Almost half of consumers believe that big brands are responsible for ruining the high street.
According to new research by insight and innovation consultancy FreshMinds in conjunction with Respondi, 46% of people say these businesses are failing to deliver anything new or provide a reason to visit. Furthermore, when the respondents are asked to construct a vision of the high street in 2025, big brands are largely absent.
Almost two-thirds of the 2,000 consumers surveyed (63%) believe that high streets have lost their appeal.
The survery also reveals that more than a quarter (26%) of respondents believe they will shop less on their local high street in the next five years, while 16% believe that everything is moving online and therefore the high street will be redundant in the future.
“Retailers are fighting for consumer share of wallet and the high street will have to do so much more than be another channel,” says Natasha Wallace, director at FreshMinds. “It has to deliver something that is much more of a destination and experience.”
She adds: “If you want to be a successful part of the high street of the future and regain a position of strength, you need to be agile and listen to some of these consumer needs.”
The homogeneity of today’s high street contributes significantly to consumer dissatisfaction with large retailers. A third of those surveyed (33%) believe that it is difficult to find unique products or experiences because they continuously see the same brands.

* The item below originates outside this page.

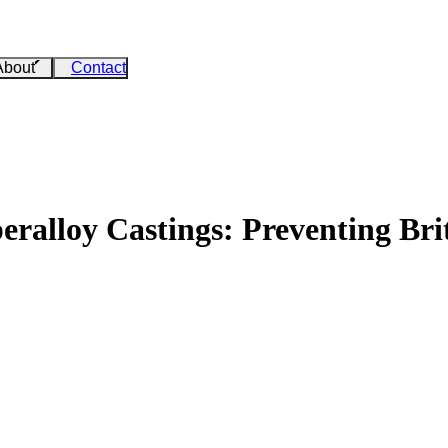
About
Contact
peralloy Castings: Preventing Br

Pop-up shops are noted as a catalyst for diversity, which could be encouraged by more flexible leases and by the rise in the number of empty retail spaces across the UK’s high streets. Consumers are already buying into the trend with 23% having purchased an item from a pop-up, rising to 38% of millennials (those aged 18 to 34).
In addition, a strong feeling of community will be an essential component of the high street of 2025 as half of respondents (51%) state that they try their best to support local businesses and independent retailers.
Wallace believes that community and collaboration between retailers is the future. She says: “It’s about offering an experience – within the store and on the high street more broadly. It is about acknowledging how retailers can work with other retailers and how they can work with the community to offer that experience.”
The need for a ‘community feel’ is supported by the fact that 29% of respondents shop on the high street for the social experience and 65% worry that without it society will lose face-to-face contact.
The report inevitably also shows that online and mobile commerce will continue to grow, as a quarter of people are shopping more on their tablets and phones compared to a year ago, rising to a third of millennials. Meanwhile, 28% of consumers and 31% of millennials are shopping more on desktops and laptops.
However, consumers still believe there are benefits of shopping in-store that cannot be replicated online, for example touching what they are buying (88%), taking products home immediately (83%) and the spontaneity of walking in to a shop (77%). Almost a third say they shop on the high street at least once a week.
“The in-store experience has to be something that cannot be replicated online, something that speaks to the consumer needs we are seeing of tangibility of interaction, human face-to-face contact and immersive and unique experiences,” says Wallace.
The study suggests that retailers need to adapt to the changing lifestyles of consumers and how this affects the way they shop. For example, 39% of people work in busy and pressured environments and 30% are spending more time in the office. This means that shopping is less planned and high street retailers need to make themselves convenient and available whenever consumers choose.
Technology and innovation are bound to be a part of achieving this, with 29% of millennials having already used a delivery locker and 27% having paid for items using a mobile phone while in-store.
In summary, the high street of 10 years from now will need to be a place where physical and virtual worlds combine in order to meet consumers’ highly personal needs that do not conform to today’s limited selection of brands.